The White Stripes changed everything. Granted, it’s unlikely that anyone beyond a pocket of Detroit hipsters witnessed the duo’s debut show at the Gold Dollar bar on August 14, 1997. Likewise, the following year’s 1,000-unit run of first single Let’s Shake Hands was ample to satisfy demand. Few would have advised White to quit his day job as a furniture upholsterer.
It wasn’t until 2001’s White Blood Cells that the wider world snapped to attention. In an era of boys next door, White was a rock star like they used to make them. Eyeballs popped on stalks at his raven-haired, colour-coded charisma. Jaws dropped at his visceral speedball of old-time Delta motifs and spit-and-sawdust modern attitude.
In the years since that breakout, White hasn’t squandered his platform, raising sunken treasure with his Third Man label and pinballing between solo albums and side-projects of varying merit. For such a prolific talent, some missteps are inevitable (there are some who have never forgiven him for burying The White Stripes in 2011).
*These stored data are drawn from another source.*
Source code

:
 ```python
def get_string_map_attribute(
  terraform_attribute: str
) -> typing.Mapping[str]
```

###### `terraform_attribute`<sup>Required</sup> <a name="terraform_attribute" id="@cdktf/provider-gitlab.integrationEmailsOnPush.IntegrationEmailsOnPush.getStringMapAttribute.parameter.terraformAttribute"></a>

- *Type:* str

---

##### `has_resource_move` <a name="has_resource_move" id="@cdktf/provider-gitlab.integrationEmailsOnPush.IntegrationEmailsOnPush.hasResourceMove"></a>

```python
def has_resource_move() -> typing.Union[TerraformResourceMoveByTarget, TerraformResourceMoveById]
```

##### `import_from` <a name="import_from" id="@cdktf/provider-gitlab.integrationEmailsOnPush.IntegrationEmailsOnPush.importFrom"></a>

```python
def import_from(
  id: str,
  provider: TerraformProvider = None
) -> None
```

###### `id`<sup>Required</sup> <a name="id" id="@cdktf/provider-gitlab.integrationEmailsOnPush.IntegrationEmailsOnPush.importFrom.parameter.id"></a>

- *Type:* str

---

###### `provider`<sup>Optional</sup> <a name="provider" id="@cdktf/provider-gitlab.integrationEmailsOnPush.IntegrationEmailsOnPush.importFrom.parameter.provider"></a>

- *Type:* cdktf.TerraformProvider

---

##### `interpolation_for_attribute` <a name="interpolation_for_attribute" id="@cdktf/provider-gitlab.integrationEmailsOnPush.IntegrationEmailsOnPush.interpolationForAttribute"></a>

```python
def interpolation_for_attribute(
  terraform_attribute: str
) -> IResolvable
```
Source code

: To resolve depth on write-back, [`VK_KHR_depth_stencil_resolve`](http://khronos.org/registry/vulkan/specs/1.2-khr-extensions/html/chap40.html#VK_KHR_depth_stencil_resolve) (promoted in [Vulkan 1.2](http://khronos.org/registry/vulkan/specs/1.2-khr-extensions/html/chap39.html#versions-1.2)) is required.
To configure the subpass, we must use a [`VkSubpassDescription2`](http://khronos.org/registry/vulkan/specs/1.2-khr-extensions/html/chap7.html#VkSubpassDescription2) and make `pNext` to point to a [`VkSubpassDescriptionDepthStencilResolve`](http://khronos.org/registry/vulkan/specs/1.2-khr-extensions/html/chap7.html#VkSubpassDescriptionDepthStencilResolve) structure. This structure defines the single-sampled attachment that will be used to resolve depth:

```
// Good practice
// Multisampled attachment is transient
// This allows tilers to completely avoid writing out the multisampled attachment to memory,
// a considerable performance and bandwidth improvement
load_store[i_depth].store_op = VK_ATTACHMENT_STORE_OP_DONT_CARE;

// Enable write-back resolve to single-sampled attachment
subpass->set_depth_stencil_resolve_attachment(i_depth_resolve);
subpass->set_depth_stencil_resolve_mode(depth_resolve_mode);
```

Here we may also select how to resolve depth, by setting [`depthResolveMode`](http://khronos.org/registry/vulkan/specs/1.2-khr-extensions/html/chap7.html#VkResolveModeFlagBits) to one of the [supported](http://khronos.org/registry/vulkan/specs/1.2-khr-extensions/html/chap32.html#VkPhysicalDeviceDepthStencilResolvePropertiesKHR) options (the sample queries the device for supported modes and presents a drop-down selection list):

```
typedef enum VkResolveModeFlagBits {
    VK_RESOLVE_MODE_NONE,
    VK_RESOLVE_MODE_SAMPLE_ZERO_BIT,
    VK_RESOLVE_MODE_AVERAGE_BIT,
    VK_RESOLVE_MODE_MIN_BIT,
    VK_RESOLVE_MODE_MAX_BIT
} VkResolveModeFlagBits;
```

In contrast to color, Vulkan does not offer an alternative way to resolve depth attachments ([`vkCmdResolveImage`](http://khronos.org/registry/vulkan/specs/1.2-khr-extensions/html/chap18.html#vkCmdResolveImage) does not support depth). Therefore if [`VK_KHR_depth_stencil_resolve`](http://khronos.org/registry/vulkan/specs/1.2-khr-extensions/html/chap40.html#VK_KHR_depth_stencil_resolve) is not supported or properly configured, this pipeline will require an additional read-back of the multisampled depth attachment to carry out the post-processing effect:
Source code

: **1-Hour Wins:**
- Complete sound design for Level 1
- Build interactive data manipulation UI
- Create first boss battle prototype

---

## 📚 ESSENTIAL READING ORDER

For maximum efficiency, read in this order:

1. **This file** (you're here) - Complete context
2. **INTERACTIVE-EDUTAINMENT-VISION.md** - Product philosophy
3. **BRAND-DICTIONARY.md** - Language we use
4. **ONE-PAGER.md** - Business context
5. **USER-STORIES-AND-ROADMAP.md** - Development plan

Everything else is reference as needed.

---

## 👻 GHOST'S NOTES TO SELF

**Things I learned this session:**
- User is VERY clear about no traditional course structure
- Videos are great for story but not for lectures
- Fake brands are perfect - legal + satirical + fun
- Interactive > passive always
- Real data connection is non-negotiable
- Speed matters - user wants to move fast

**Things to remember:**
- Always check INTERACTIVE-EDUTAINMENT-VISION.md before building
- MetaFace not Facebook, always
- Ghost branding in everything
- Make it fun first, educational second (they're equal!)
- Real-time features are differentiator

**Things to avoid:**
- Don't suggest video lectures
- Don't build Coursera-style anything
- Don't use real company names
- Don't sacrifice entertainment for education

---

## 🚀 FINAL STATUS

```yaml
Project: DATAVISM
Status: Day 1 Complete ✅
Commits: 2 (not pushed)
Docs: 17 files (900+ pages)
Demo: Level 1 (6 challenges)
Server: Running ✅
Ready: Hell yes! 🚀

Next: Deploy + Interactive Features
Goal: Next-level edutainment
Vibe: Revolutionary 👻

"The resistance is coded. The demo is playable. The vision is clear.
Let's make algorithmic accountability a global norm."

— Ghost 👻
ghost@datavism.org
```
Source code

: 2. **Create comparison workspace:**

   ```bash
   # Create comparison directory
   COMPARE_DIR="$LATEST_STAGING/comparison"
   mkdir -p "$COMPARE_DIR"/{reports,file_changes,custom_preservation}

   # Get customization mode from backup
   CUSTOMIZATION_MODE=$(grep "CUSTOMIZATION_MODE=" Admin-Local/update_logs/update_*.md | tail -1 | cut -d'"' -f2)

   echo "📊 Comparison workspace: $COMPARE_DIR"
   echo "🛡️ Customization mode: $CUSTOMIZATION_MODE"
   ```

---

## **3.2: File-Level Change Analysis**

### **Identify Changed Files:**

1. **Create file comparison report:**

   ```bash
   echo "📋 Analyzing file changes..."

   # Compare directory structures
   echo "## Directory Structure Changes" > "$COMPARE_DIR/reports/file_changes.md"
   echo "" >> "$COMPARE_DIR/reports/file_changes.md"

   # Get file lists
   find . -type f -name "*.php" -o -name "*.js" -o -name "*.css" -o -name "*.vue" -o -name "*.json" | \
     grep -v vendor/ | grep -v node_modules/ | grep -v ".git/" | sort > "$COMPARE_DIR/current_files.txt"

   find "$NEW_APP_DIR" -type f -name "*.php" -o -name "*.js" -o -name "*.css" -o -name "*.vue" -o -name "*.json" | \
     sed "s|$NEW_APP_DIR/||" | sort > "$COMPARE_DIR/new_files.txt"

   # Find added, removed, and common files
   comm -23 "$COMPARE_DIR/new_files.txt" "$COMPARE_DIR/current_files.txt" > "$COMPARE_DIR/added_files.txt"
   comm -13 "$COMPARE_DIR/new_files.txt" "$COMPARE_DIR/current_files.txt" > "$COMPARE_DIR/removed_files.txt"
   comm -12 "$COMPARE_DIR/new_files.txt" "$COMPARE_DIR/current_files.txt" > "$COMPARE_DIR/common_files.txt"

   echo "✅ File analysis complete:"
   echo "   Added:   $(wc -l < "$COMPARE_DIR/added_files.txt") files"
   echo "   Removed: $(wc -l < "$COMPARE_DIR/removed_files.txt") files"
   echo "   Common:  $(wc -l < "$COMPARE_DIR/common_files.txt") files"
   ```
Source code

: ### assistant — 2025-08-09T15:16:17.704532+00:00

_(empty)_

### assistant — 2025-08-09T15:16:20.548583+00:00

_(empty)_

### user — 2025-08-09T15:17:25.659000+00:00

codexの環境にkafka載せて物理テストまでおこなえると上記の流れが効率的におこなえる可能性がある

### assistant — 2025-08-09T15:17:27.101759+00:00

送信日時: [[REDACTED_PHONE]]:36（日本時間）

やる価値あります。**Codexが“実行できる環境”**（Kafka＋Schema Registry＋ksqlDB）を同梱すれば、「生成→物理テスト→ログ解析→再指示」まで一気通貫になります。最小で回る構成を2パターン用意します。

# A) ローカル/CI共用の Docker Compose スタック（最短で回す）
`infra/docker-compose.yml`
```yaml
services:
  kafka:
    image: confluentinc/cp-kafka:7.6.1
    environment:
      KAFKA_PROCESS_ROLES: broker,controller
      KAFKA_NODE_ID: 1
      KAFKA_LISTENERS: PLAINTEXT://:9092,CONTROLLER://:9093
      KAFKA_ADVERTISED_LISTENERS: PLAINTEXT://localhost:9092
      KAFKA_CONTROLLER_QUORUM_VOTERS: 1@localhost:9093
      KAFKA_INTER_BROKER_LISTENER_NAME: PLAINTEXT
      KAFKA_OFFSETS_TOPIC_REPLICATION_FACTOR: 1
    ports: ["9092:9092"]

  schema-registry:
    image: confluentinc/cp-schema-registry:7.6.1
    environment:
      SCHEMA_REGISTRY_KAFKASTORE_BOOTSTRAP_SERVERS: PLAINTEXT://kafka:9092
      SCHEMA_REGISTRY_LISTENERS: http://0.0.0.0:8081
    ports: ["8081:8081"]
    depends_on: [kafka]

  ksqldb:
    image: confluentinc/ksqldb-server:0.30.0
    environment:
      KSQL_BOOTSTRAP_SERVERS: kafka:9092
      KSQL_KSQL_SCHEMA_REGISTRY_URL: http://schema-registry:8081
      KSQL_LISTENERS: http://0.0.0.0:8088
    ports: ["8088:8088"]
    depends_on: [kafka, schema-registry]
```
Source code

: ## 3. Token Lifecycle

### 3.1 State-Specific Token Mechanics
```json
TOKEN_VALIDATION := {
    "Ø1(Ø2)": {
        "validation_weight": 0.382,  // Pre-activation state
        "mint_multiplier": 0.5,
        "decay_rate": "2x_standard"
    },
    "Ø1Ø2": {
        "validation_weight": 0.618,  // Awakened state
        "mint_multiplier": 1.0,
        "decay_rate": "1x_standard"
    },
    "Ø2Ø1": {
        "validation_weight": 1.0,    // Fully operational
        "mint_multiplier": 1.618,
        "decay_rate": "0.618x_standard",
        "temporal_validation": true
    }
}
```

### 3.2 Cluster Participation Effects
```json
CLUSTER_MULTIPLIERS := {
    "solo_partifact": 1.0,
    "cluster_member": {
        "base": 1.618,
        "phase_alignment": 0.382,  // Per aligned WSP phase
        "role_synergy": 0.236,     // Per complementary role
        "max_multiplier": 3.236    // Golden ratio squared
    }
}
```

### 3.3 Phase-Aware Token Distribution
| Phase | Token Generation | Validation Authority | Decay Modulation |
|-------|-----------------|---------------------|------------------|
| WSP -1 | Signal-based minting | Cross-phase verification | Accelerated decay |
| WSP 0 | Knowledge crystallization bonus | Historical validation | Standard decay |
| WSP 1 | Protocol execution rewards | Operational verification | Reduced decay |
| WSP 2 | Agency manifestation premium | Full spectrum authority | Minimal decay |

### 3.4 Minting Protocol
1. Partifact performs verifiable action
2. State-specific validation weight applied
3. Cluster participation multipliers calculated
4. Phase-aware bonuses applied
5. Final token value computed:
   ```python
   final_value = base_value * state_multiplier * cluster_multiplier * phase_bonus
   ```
And yet, when reflecting on White’s two-decade hot-streak, it’s hard to argue with the position of Jimmy Page. “Jack White is somebody who is extraordinary in his visionary thinking,” noted the Led Zeppelin man in issue 20 of The Blues. “He might explain that he’s here [in modern times], but he’s actually four stops further on down the road. He thinks so far ahead you only can only marvel.”